> **Records supplied**
-- Opening Marker --

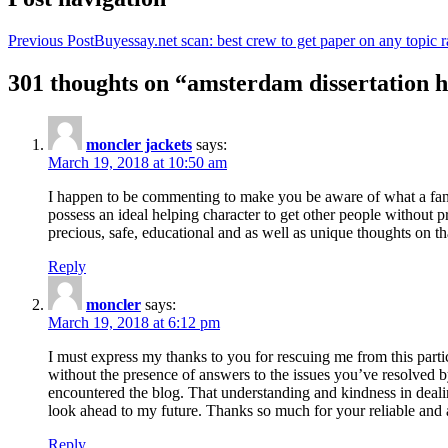
Previous Post
Buyessay.net scan: best crew to get paper on any topic r
301 thoughts on “amsterdam dissertation h
moncler jackets
says:
March 19, 2018 at 10:50 am
I happen to be commenting to make you be aware of what a fanta
possess an ideal helping character to get other people without p
precious, safe, educational and as well as unique thoughts on th
Reply
moncler
says:
March 19, 2018 at 6:12 pm
I must express my thanks to you for rescuing me from this particu
without the presence of answers to the issues you’ve resolved b
encountered the blog. That understanding and kindness in dealing
look ahead to my future. Thanks so much for your reliable and a
Reply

-- Closing Marker --

> **Task requirements**
All lines above holding the word "without" make up the answer; copy each one.

> **Written solution**
possess an ideal helping character to get other people without p
without the presence of answers to the issues you’ve resolved b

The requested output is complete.